Der künstlerische Leiter des Festivals, Oliver Schneller, erläutert den Kerngedanken dieser konzeptionellen Erweiterung wie folgt: „In den letzten Jahren haben wir immer ein historisch wichtiges elektroakustisches Instrument in den Festivalmittelpunkt gestellt. Im letzten Jahr war das  zum Beispiel das Pianola. An dieser Tradition wollten wir auch unbedingt festhalten und mit dem Ondes Martenot haben wir uns für ein Instrument aus Frankreich entschieden.“

Frankreich gilt als eines der Pionierländer der elektroakustischen Musik. Und der Umstand, dass mit dem 50jährigen Jubiläum der Unterzeichnung des Élysée-Vertrages zudem in diesem Jahr noch ein zeitgeschichtliches Ereignis stattfand, das sich mit dem ausgewählten Festivalinstrument hervorragend verbinden ließ, veranlasste die Festivalmacher, ihre Veranstaltungen mit dem Motto „Frankophon“ zu überschreiben.

Eines herauszustellen, ist dem Kuratorium wichtig: Die Unterscheidung zwischen elektronischer Musik, wie sie zum Beispiel durch analoge Klangerzeuger (Synthesizer) oder mit Computern emulierte Instrumente erzeugt wird und elektroakustischer Musik.

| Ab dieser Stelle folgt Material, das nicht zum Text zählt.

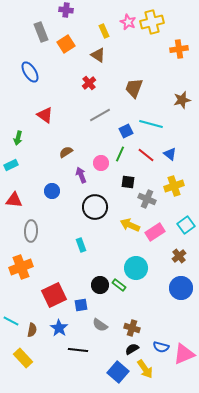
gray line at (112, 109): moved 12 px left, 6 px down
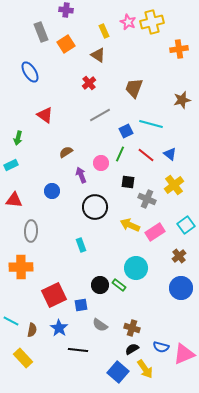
yellow cross at (174, 186): moved 1 px up; rotated 18 degrees counterclockwise
orange cross at (21, 267): rotated 20 degrees clockwise
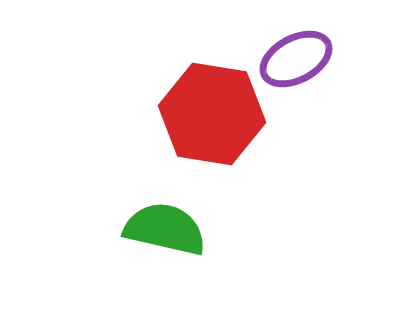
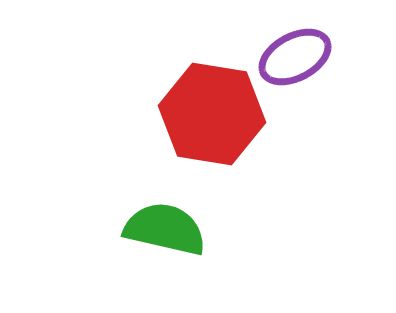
purple ellipse: moved 1 px left, 2 px up
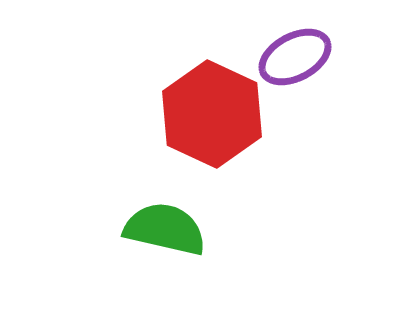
red hexagon: rotated 16 degrees clockwise
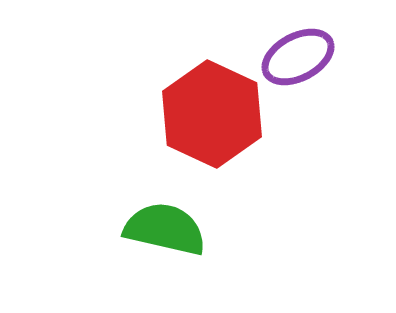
purple ellipse: moved 3 px right
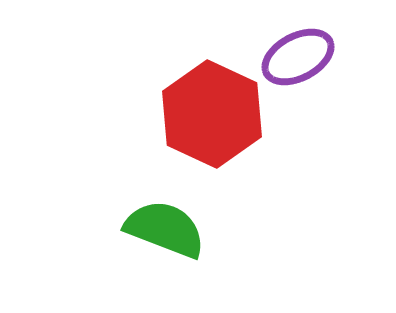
green semicircle: rotated 8 degrees clockwise
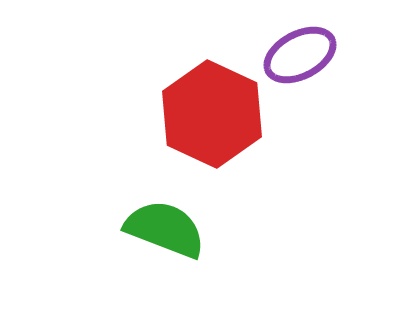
purple ellipse: moved 2 px right, 2 px up
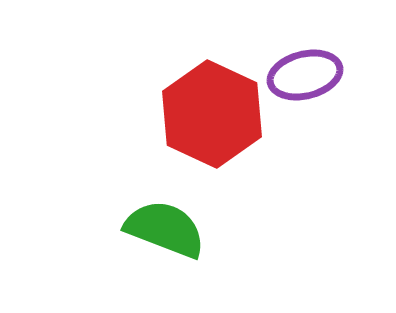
purple ellipse: moved 5 px right, 20 px down; rotated 14 degrees clockwise
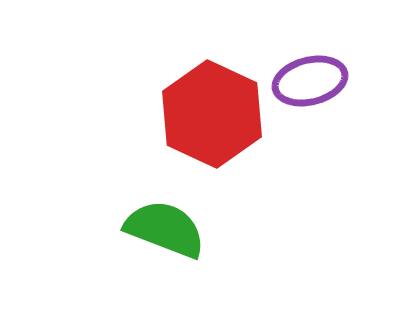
purple ellipse: moved 5 px right, 6 px down
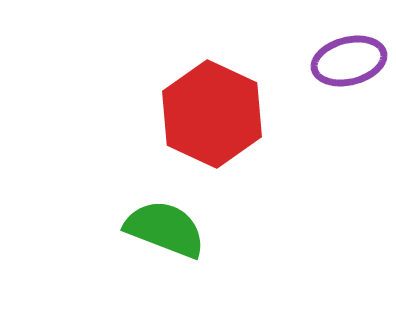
purple ellipse: moved 39 px right, 20 px up
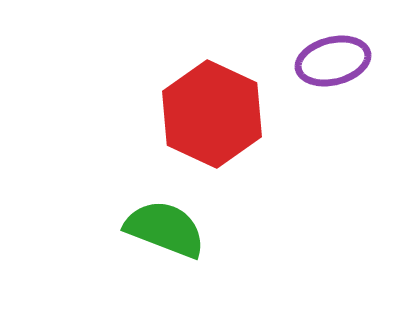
purple ellipse: moved 16 px left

Elektroakustische Musik umfasst das gesamte Spektrum elektrischer Klanggenerierung durch Maschinen bis hin zur künstlerischen Nutzung von Klängen musikferner, elektrischer Geräte wie Staubsauger oder Föne.

Vermittlungsarbeit

In Workshops bietet das Festival interessierten Schülern die Möglichkeit, ihr Wissen um vorelektronische Klangerzeugung zu erweitern, respektive sie für die Klangwelt der Elektroakustik zu begeistern. So bot der Workshop „Kleines Stromorchester“ Einblicke in die Welt der Klangerzeugung durch Geräte aus Garage, Garten und Haushalt. Unter der Leitung von Rochus Aust erlebten die Schüler, wie aus oft störenden, monotonen Geräuschen unserer Küchenhelfer Soundstrukturen und Harmonien entstehen können.

Wie klingt mein Toaster?

Mit dem 1. Deutschen Stromorchester des Kölner Performance Künstlers, Komponisten und Trompeters Rochus Aust gelang dem Kuratorium die Verpflichtung eines weltweit einzigartigen Klangkörpers, das den Spagat zwischen Klassik und Moderne, zwischen „U“ und „E“  bravourös beherrscht. Im geschichtsträchtigen Haus der ehemaligen Kunst- und Handwerksschule in Magdeburg fanden die Festivalmacher einen idealen Raum für die Uraufführung der 3. Sinfonie – der „Sinfonie mit der Sinfonie mit dem Paukenschlag featuring Joseph Haydn“ in der Bearbeitung für Stromorchester mit Theremin-Cello.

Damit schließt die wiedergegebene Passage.